Nigel Mansell's parting gesture to his colleague, Riccardo Patrese, was not enough to give the Italian the maiden victory he craved in his home race. The world champion handed over the lead, as he had promised, and settled into his job of riding 'shotgun'.

Eleven laps from the end, however, Mansell had to retire, stuck in sixth gear, and then Patrese's active suspension system developed a problem which forced him to drop back into fifth place.

Michael Schumacher, Brundle's Benetton-Ford team-mate, was third, a result which lifts him to second place in the championship, above Senna and Patrese. Gerhard Berger, Senna's McLaren-Honda partner, finished fourth after starting in the pit lane in the spare car. Andrea de Cesaris, in a Tyrrell-Ilmor, was sixth.

Mansell started like a man intent on making a point to his team as well as achieving a record ninth victory of the season, while Senna out-manoeuvred Patrese into the first chicane and held that advantage until the 14th lap. The Englishman, meanwhile, opened up a comfortable lead. Unbeknown to onlookers, however, he was merely paving the way for Patrese, and, next time round, he duly allowed his partner through. The pair then gave a demonstration run in high-speed formation.

'Riccardo asked me before the race if I was willing to co-operate to let him win his home grand prix and I knew how much it would have meant to him,' Mansell explained. 'He said he would co-operate, if necessary, to help me get that ninth win at the next race, in Portugal, and I was happy to co- operate.

'The car was good and I was able to pull away, and after Riccardo went through I rode shotgun for him. I tried to encourage him to go quicker because Senna was getting closer, but had no intention of overtaking. Then the pressure accumulator for my gearbox faltered and I had no hydraulic pressure. I was stuck in sixth and had no choice but to retire.'

For Mansell it was only his second retirement and his first through mechanical failure this season. Patrese was at least able to salvage a couple of points, but those will scarcely console him.

Senna, who had sufficient pace and determination to keep the Williams pair within his sights, was there to take his opportunity. It was his third win of the season and 36th of his career.

Brundle has finished second before, although the official records do not acknowledge the fact. His endeavours at Detroit, in 1984, were rendered fruitless because of fuel irregularities. This time there were no complications, simply the satisfaction of delivering an excellent result after being released by the Benetton-Ford team.
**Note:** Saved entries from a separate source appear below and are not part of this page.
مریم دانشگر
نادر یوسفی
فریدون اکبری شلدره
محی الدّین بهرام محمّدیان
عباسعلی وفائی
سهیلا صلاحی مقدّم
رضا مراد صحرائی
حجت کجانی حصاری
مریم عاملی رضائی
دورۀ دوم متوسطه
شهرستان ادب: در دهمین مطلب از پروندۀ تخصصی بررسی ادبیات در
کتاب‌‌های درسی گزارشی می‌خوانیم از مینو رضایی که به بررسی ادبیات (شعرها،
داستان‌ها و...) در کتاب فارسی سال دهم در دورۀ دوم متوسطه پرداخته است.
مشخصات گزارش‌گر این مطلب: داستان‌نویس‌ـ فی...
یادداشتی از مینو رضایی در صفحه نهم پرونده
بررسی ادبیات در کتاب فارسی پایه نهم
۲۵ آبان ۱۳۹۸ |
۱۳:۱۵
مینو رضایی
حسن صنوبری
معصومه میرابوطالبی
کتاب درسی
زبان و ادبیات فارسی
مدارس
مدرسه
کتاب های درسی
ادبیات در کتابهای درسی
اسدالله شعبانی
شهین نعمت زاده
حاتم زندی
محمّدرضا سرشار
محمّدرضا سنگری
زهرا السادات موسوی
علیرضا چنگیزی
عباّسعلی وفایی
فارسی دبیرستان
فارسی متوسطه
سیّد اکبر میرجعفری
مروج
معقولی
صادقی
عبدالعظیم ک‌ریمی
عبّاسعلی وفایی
'It's been a good race for me and, with three more races left, hopefully there are more good results to come,' the 33-year-old driver from King's Lynn said. 'It's a sad day for British motor racing with Nigel retiring, but I hope I put a few smiles back on British faces.'

Schumacher was smiling, too, content with third place after running into the back of Thierry Boutsen's Ligier-Renault and stopping for repairs at the end of the first lap. Britain's other driver, Johnny Herbert, was again left frustrated, having to park his Lotus-Ford with engine trouble.